Пластиковый козырек, старые деревянные скамейки, вечно полные урны, несколько киосков прижимаются с двух сторон. За остановкой офисные здания, узкие улочки, редкие фонари. В девяносто третьем тут стоял бетонный строительный забор. Я смотрю на остановку и вижу жену с дочкой. Они прождали троллейбус сорок минут. Стемнело и лил дождь. Не самые комфортные условия. Я вижу старенькие «Жигули» Валентина Марковича Беседина, которые со скрипом останавливаются у козырька. Беседин предложил подбросить мою жену и дочь до нужного места. Улыбающийся милый парень.
Троллейбус трогается с места, а я чувствую, как за левым глазом внутри головы зарождается привычная тяжелая боль. Злость, родимая – а ведь успел соскучиться за два выходных дня. Радуюсь ей.
– Бутылочку за собой уберите, молодой человек!
Бреду среди людей, давно привыкнув к шатающемуся ритму движущегося троллейбуса. Все еще улыбаюсь, но уже скорее по привычке.
Боль усиливается вместе с отрезвляющими воспоминаниями. Моргаю, накапливая злость. Замечаю за окном светящуюся вывеску супермаркета: «Питерочка». Маршрут моей злости начинается.

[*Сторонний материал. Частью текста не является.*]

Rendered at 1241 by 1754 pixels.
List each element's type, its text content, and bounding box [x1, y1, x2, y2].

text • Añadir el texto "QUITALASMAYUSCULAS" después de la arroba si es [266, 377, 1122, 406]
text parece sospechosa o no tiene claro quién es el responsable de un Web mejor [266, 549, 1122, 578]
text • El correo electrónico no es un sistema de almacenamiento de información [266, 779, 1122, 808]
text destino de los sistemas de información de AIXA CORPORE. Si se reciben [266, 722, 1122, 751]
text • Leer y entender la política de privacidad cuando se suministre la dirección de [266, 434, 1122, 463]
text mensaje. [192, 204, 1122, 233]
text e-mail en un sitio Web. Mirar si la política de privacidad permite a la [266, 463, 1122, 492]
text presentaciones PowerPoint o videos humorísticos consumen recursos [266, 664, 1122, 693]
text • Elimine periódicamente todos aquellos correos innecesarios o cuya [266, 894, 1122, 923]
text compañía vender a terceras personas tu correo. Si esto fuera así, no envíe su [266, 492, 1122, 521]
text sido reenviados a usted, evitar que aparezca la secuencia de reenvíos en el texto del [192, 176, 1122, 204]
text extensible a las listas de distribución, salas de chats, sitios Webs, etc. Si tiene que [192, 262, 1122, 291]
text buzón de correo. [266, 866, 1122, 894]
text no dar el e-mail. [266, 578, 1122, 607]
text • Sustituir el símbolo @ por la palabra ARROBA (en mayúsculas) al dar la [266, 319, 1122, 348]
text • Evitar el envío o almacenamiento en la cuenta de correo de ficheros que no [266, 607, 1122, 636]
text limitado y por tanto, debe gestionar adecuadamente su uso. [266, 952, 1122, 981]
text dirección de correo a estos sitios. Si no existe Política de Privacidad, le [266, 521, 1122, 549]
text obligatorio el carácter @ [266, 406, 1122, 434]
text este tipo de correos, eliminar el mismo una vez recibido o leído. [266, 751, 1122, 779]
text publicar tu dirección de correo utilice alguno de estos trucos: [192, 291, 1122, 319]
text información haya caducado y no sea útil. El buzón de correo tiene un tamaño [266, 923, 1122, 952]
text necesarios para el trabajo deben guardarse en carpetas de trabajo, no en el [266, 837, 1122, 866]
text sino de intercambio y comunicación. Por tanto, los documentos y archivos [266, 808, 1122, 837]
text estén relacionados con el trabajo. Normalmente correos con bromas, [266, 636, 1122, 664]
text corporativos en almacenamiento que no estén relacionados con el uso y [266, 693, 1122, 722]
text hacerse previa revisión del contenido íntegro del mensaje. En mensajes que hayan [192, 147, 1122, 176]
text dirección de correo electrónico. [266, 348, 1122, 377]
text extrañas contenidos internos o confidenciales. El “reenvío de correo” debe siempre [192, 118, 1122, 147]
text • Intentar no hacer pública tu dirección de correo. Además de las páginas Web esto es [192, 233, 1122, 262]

На остановках никто не входит, тут вообще немноголюдно. Некоторые пассажиры вздрагивают в момент торможения троллейбуса, будто какая-то невидимая сила выдергивает их на поверхность реальности, оглядываются, смотрят в окно, хмурятся, потом выпрыгивают сквозь распахнутые двери в последний момент. Что-то тащит их на улицу, не дает доехать до нужной остановки. Многие забывают вещи. Я собираю их, отношу домой, аккуратно складываю. Никогда не использую и знаю, что никто за ними не придет.
Проезжаем мимо огромного билборда с подсветкой. С плаката улыбаются мальчик и девочка. Их улыбки натянуты и злы. Я чувствую исходящую от них опасность. Надпись гласит: «А вы знаете, где сейчас ваши родители?»